QUESTIONS.
- a) What software does the e-ink discussion name as fitting or usable on an e-ink desktop?
- b) According to the e-ink discussion, why can the Windows mouse cursor be configured to leave a trace?

PAGE TEXT.
☆ ☆ ☆ ☆ ☆
The market might just not be big enough to warrant creating a product.
> the whole modus operandi for desktop environments is not made with e-ink in mind
It used-to be in the DOS and terminal days, and it wouldn't take much to get us back there. Shut off all the eye-candy transition effects. Make your web browser, PDF viewer, etc., always scroll a full page at a time, instead of scrolling 1mm when you click on the button or use the mouse wheel. Just those few changes and you'll have something that'll work pretty well.
The problem is, you can't doom scroll 1 minute videos on e-ink.
It's a feature of course, but most people don't realize it.
But it was. 90s laptops had a refresh rate comparable to e-ink. That's why the windows mouse cursor can be configured to leave a trace.
It could be sold without any dedicated software, and let the community come up with the interface. Just an LVDS display that fits a widely available Thinkpad would do it.
CWM or any light WM could perfectly fit. Once you either use terminal tools or ancient Motif applications (or QT with no animations at all), everything looks usable. Forget Gnome 4 or Plasma with all the bells and wistles on.
☆ ☆ ☆ ☆ ☆
Items from a dataset:
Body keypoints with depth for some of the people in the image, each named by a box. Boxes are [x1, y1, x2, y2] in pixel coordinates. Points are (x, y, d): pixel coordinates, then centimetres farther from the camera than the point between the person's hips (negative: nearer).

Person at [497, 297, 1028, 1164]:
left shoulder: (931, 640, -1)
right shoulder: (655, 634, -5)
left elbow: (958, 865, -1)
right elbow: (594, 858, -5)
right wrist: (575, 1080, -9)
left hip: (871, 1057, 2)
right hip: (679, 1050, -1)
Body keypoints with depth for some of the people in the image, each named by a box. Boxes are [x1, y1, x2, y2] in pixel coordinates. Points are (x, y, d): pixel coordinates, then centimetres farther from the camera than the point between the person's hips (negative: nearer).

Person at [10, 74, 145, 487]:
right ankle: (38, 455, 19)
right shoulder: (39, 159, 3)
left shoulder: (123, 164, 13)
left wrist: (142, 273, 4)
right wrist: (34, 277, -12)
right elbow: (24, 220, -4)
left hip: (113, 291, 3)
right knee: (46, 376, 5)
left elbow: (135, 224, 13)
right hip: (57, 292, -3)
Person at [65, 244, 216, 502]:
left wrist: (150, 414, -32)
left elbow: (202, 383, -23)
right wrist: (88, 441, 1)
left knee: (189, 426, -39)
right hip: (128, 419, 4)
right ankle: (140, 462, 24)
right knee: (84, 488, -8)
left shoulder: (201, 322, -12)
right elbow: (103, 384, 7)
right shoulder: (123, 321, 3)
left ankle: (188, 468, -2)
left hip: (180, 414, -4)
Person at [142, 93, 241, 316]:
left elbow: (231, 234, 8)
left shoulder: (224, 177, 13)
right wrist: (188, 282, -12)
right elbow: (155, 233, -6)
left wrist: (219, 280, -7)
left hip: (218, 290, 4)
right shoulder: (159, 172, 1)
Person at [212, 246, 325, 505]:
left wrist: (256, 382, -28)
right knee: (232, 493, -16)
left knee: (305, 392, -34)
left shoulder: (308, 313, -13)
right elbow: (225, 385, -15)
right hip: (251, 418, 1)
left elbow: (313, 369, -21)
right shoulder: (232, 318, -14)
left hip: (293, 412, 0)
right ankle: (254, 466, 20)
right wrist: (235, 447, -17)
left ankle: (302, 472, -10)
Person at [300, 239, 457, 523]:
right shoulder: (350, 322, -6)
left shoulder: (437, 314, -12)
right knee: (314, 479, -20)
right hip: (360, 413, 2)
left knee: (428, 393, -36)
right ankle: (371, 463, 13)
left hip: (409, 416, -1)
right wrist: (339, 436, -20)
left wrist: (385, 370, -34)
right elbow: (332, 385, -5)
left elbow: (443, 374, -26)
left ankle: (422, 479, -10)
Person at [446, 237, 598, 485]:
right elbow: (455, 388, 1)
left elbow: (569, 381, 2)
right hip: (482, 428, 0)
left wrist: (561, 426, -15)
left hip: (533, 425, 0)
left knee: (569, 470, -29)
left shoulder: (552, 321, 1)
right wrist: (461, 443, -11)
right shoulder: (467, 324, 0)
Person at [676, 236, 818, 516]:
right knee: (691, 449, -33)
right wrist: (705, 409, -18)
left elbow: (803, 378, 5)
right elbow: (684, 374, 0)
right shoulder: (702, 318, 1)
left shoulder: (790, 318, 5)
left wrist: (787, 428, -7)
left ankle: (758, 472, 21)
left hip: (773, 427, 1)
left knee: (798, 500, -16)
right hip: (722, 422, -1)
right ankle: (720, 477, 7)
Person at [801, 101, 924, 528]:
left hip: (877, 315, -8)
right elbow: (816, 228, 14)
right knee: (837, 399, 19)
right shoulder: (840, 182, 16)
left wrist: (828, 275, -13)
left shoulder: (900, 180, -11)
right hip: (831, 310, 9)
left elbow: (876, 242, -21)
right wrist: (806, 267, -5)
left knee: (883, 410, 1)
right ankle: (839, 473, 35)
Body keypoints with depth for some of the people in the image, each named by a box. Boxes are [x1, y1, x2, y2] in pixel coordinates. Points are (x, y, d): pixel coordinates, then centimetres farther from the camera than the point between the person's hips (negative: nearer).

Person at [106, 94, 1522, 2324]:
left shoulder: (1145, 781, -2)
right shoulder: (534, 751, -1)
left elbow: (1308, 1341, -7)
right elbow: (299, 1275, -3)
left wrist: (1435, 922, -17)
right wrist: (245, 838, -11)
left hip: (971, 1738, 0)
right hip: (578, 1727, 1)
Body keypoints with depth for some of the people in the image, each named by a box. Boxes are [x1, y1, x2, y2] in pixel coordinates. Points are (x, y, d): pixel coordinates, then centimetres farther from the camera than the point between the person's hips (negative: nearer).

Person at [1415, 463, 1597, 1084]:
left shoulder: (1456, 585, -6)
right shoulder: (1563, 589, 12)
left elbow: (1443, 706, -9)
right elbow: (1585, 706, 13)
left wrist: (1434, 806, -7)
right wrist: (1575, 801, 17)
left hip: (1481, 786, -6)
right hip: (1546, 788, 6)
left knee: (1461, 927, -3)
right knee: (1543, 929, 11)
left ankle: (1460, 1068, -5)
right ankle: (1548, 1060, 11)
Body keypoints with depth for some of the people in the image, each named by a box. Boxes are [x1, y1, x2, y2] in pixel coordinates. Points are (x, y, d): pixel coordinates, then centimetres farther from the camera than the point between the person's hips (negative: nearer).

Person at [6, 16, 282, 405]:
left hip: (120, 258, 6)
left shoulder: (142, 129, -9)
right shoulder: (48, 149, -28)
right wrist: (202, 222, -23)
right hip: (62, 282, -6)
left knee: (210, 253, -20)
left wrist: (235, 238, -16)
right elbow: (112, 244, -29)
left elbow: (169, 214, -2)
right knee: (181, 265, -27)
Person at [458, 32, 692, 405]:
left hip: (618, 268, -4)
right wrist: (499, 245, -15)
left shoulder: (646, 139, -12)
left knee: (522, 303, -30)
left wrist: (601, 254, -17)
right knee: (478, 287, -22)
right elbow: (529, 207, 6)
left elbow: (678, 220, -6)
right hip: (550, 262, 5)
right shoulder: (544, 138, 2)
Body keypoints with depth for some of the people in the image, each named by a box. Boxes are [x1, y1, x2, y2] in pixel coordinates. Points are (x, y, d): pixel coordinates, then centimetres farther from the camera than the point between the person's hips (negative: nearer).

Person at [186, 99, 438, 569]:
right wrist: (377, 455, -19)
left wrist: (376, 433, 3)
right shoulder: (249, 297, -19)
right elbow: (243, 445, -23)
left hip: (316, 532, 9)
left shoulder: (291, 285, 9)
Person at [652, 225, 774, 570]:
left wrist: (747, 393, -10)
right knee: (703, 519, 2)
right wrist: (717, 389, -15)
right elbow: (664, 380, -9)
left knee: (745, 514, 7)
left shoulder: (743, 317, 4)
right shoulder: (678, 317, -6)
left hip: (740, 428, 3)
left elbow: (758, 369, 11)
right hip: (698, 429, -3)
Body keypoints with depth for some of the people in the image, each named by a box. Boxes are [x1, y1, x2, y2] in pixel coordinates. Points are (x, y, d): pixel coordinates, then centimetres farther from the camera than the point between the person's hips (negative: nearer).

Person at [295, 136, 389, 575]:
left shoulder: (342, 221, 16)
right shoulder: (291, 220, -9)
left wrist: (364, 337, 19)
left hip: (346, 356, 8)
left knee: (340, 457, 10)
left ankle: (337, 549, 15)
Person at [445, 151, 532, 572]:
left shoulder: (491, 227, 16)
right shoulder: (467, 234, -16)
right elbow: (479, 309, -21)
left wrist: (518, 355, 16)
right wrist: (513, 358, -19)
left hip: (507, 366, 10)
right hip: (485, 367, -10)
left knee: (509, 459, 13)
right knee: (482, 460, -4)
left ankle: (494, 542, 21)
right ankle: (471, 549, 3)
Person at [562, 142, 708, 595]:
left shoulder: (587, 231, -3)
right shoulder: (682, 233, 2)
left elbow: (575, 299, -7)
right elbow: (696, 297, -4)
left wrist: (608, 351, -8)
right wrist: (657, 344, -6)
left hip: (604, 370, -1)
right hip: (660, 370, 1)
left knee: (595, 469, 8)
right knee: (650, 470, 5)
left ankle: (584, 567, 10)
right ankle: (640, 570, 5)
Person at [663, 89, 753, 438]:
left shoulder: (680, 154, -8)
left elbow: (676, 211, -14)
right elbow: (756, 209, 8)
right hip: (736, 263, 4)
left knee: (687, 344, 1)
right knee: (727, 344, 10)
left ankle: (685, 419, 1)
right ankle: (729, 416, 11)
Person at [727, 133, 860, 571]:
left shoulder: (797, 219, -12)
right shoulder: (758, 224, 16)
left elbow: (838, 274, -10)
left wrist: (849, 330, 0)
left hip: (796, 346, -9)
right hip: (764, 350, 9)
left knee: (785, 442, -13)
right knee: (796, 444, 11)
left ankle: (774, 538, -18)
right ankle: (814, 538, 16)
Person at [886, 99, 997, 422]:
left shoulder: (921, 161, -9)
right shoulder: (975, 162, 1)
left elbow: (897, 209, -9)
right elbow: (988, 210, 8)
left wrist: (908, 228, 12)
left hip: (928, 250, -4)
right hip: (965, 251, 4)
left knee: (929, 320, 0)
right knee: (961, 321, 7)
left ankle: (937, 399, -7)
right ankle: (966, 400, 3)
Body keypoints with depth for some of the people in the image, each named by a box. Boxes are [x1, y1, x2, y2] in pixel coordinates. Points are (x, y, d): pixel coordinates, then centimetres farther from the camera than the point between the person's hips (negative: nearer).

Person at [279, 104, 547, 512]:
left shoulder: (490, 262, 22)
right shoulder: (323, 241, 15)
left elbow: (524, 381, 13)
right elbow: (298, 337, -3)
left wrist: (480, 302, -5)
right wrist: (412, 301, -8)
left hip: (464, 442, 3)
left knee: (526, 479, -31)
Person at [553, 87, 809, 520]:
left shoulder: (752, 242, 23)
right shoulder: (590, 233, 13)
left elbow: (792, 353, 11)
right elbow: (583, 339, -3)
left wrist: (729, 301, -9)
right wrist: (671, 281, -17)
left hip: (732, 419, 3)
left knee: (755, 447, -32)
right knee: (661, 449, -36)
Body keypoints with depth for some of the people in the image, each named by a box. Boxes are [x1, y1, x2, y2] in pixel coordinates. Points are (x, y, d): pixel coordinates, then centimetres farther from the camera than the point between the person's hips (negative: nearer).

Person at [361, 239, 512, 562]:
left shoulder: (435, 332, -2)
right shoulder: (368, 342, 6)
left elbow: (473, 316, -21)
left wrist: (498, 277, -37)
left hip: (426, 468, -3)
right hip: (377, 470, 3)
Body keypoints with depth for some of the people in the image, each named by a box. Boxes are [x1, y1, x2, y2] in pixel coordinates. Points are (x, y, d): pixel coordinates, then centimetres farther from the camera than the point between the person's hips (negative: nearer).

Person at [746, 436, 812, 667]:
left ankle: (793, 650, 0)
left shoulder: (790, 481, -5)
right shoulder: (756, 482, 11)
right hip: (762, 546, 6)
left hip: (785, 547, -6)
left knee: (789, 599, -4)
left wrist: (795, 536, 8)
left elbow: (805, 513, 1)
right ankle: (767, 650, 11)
☆ ☆ ☆ ☆ ☆
RESPONSES BY ITEM NUMBER.
- a)
- CWM
- any light WM
- terminal tools
- ancient Motif applications
- QT with no animations at all

- b) The option exists because 90s laptops had a refresh rate comparable to e-ink.